↓

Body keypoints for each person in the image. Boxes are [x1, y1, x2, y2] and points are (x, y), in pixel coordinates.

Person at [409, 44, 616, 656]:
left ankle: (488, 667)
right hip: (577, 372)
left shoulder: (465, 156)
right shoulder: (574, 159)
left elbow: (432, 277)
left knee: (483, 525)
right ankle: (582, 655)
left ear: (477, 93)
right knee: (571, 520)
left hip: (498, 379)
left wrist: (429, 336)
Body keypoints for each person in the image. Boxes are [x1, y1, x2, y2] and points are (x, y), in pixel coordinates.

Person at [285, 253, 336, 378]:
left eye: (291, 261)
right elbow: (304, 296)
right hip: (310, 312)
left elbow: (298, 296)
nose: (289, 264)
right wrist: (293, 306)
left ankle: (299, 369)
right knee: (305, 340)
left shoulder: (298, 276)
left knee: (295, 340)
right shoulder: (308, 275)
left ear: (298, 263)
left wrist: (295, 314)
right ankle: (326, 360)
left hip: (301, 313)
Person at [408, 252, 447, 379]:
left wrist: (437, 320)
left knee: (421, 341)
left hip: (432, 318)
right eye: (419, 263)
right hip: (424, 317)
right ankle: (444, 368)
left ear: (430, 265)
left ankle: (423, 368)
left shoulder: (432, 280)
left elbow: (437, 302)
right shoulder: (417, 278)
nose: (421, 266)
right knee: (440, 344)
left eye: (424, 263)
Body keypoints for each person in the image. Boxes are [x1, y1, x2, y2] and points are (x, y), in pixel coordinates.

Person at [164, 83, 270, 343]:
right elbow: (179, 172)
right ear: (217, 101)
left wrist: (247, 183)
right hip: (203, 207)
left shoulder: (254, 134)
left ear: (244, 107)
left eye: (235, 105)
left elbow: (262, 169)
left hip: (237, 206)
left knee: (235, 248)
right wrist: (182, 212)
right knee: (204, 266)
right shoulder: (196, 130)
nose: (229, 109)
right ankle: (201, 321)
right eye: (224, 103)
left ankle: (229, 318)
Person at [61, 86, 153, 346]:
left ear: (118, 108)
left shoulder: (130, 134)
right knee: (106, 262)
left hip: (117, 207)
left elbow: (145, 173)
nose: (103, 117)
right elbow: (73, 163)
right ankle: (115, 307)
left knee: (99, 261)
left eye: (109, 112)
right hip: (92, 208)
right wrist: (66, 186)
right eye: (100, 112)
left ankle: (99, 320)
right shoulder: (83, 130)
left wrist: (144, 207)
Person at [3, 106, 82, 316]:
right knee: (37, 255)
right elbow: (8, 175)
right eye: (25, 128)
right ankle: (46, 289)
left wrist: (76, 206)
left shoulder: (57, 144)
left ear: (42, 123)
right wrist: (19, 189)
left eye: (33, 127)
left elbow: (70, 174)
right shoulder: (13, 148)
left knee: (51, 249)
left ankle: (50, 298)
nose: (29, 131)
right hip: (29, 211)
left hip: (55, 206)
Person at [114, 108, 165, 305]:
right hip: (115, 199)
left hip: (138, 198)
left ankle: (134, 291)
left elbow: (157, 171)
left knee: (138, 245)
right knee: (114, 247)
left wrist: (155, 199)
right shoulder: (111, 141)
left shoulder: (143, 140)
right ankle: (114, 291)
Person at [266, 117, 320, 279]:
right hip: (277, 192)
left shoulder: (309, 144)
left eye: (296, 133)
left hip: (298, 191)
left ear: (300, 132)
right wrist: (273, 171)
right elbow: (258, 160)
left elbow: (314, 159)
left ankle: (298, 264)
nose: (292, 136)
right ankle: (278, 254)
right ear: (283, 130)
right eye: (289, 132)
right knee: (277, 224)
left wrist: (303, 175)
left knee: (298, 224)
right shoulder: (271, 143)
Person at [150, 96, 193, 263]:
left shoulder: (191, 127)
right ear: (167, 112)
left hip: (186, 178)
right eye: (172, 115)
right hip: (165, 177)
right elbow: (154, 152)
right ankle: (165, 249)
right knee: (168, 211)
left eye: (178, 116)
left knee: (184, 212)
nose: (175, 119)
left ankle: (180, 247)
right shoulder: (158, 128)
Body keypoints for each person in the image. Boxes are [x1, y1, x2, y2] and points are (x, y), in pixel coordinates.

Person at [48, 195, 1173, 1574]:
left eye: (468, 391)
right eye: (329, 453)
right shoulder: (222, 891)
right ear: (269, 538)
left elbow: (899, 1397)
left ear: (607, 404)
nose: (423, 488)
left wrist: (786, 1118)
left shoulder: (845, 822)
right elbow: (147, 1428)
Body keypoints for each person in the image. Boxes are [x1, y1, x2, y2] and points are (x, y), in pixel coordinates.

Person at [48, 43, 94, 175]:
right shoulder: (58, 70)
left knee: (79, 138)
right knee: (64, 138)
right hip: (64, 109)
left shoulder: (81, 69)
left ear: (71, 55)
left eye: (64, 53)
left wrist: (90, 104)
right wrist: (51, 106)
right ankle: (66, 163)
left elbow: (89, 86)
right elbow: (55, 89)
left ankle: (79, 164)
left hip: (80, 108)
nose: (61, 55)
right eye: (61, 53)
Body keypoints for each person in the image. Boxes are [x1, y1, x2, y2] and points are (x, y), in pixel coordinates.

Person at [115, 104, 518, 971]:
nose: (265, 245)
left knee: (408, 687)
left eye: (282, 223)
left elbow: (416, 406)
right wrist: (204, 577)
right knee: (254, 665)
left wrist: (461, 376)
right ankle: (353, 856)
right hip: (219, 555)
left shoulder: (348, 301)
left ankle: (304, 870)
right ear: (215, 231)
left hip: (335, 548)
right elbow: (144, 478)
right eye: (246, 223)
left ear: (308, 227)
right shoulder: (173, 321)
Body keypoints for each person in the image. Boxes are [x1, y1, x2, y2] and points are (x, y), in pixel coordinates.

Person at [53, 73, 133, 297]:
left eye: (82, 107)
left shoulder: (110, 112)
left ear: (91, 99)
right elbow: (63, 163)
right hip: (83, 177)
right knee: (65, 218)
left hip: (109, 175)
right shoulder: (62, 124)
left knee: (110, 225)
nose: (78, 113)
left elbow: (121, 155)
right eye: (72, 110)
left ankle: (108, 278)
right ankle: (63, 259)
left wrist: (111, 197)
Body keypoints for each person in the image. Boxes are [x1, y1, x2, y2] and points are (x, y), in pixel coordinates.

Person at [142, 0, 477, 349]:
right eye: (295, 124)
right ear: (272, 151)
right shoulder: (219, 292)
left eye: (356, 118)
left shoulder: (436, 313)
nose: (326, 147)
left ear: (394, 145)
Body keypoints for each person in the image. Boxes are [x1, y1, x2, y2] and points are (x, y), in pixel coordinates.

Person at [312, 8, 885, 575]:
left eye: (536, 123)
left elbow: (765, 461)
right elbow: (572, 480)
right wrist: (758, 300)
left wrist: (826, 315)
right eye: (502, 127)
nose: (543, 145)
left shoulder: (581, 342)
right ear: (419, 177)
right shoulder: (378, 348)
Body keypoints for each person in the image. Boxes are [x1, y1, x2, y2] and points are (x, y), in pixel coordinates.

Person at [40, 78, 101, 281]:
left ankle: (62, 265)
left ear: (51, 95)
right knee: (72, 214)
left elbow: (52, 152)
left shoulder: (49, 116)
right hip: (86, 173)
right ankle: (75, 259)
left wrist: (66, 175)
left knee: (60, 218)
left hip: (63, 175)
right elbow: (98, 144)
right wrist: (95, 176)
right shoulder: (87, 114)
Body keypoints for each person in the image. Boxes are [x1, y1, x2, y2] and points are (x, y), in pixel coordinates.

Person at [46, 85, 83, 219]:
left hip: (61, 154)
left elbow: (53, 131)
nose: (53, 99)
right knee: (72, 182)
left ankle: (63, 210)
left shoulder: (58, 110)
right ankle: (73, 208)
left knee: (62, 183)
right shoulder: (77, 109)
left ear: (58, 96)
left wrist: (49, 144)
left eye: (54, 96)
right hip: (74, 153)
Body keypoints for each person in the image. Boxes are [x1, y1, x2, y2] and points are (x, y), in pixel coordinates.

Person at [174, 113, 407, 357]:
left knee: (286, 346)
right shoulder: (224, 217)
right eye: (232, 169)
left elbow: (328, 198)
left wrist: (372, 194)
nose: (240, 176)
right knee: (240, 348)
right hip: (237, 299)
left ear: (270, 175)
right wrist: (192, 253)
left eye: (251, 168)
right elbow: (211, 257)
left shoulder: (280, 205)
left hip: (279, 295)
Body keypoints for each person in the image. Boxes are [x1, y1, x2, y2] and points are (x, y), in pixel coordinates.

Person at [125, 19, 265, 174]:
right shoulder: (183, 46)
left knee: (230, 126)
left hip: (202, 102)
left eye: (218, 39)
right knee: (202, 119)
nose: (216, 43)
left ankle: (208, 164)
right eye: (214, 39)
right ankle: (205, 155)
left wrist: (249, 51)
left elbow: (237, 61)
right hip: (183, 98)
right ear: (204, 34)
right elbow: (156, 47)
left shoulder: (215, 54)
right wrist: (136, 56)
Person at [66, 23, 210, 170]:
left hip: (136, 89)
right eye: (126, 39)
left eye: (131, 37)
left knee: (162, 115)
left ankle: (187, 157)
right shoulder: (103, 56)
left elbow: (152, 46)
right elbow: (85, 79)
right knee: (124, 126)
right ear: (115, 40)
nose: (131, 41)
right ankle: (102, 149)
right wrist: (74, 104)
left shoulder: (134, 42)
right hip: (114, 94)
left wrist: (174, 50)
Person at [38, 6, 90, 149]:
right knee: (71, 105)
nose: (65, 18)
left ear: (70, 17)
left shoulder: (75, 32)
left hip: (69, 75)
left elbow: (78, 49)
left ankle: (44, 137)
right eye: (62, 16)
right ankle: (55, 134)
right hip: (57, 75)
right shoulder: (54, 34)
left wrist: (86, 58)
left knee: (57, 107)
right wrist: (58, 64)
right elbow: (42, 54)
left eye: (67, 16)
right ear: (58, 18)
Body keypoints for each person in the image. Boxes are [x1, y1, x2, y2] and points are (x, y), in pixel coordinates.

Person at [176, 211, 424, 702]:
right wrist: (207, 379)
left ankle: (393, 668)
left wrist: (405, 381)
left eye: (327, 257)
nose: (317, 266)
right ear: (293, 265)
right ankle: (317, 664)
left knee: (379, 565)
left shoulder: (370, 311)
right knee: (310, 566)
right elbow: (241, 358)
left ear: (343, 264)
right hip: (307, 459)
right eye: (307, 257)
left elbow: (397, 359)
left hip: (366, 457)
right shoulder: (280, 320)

↑

§ Instructions to follow:
Out of the entries above, write out only the lines between the line holding "left elbow: (765, 461)" and the line holding "right shoulder: (87, 114)", inclusive, each exactly as given.

§ Solution to the problem:
left elbow: (765, 461)
right elbow: (572, 480)
right wrist: (758, 300)
left wrist: (826, 315)
right eye: (502, 127)
nose: (543, 145)
left shoulder: (581, 342)
right ear: (419, 177)
right shoulder: (378, 348)
Body keypoints for each person in the image. Boxes are [x1, y1, x2, y2] and points are (x, y), in pixel coordinates.

Person at [40, 78, 101, 281]:
left ankle: (62, 265)
left ear: (51, 95)
right knee: (72, 214)
left elbow: (52, 152)
left shoulder: (49, 116)
right hip: (86, 173)
right ankle: (75, 259)
left wrist: (66, 175)
left knee: (60, 218)
left hip: (63, 175)
right elbow: (98, 144)
right wrist: (95, 176)
right shoulder: (87, 114)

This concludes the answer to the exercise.